AdaReasoner: Dynamic Tool Orchestration for Iterative Visual Reasoning
Abstract
While augmenting Multimodal Large Language Models (MLLMs) with tools is a promising direction, current approaches face critical limitations. They often rely on single, atomic tools, failing to address the challenges of multi-turn planning, and they do not equip models with the ability to select effective tool combinations for complex tasks. To overcome these limitations, we introduce AdaReasoner, a framework that teaches models to perform dynamic tool orchestration for iterative visual reasoning.
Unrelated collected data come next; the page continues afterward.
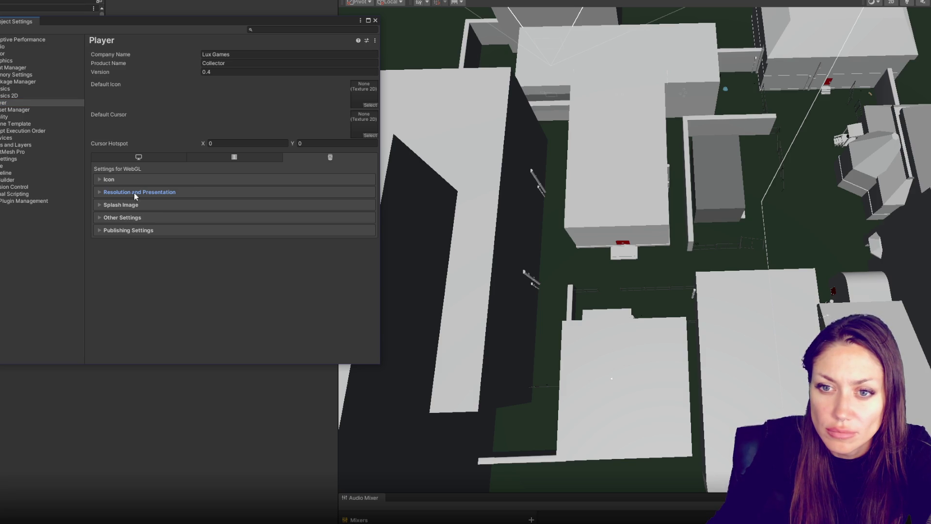
left_click(98, 193)
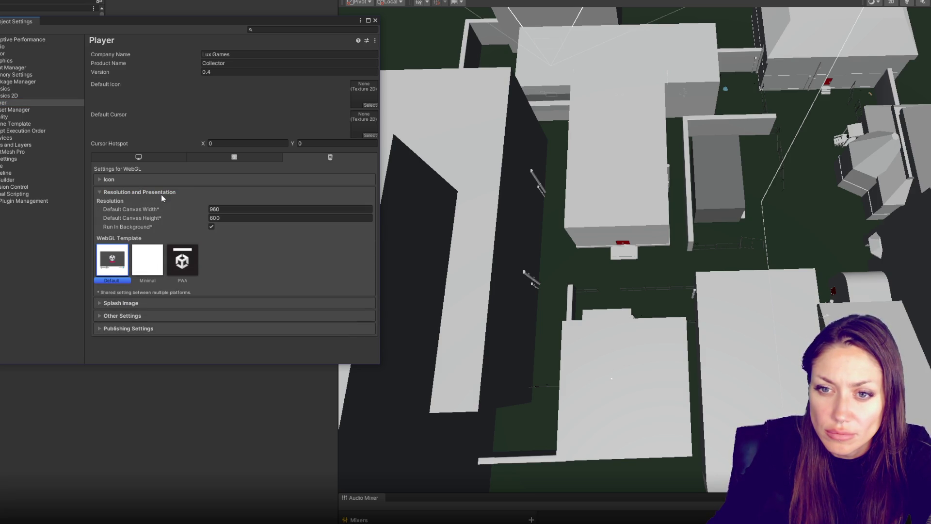
left_click(172, 255)
left_click(149, 247)
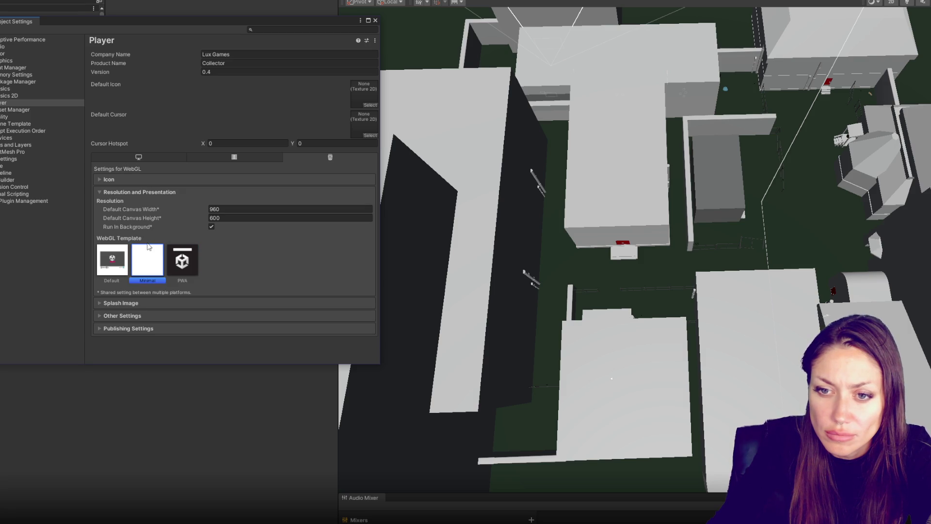
left_click(98, 191)
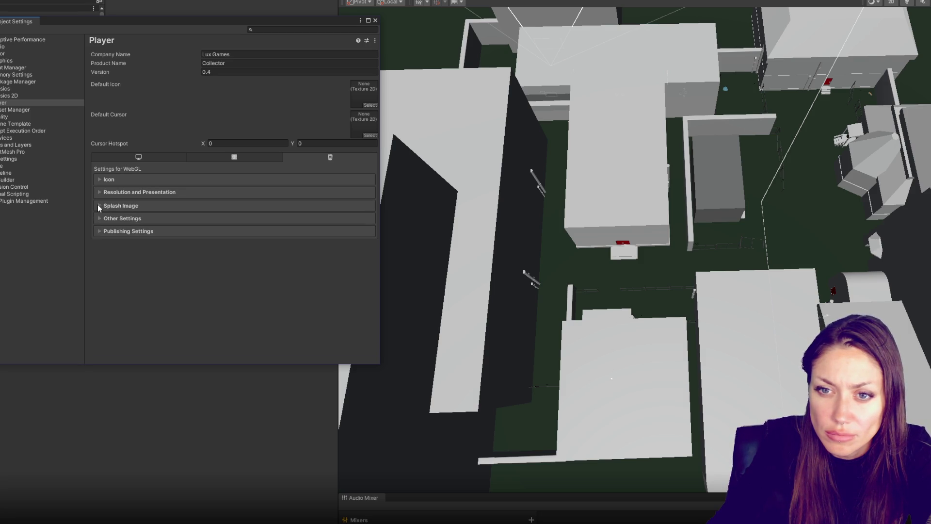
Step: Review Splash Image, Other Settings and Publishing Settings, then show the Windows, Mac, Linux settings
left_click(98, 204)
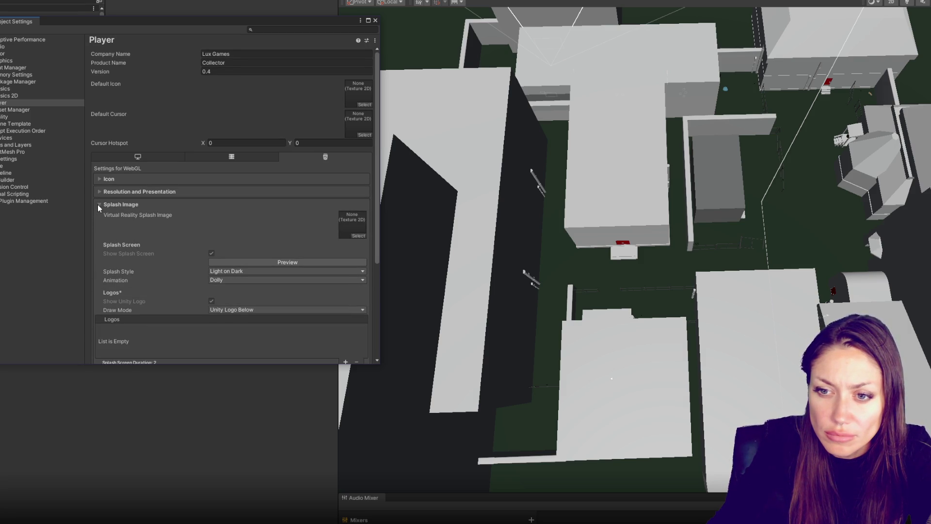
left_click(98, 204)
left_click(99, 217)
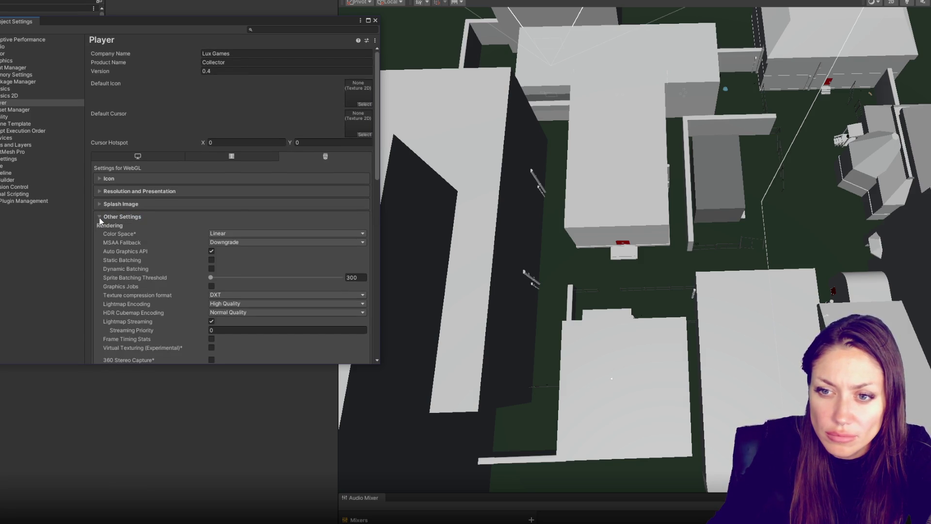
scroll(134, 217, "down", 3)
left_click(103, 140)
Our paradigm is designed to support a broad spectrum of tools, including computationally intensive, expert-model-based services. It features a comprehensive design that includes a new data curation methodology and a tailored Tool GRPO algorithm to optimize multi-turn tool-calling trajectories, which yields state-of-the-art models that achieve substantial gains over their baselines (+38.7\% average on 7B) and reach near-perfect accuracy on complex benchmarks like Visual Spatial Planning (97.6\%). This performance surpasses leading proprietary systems such as GPT-5 and Claude Sonnet 4, demonstrating that our approach can effectively overcome scale-based limitations by augmenting smaller models with powerful tool-use capabilities. Critically, we find that AdaReasoner develops emergent, self-adaptive behaviors: it learns to autonomously adopt beneficial tools, discard irrelevant ones, and modulate its usage frequency. This ability to curate its own optimal problem-solving strategies represents a significant step toward building more robust, scalable, and reliable reasoning agents.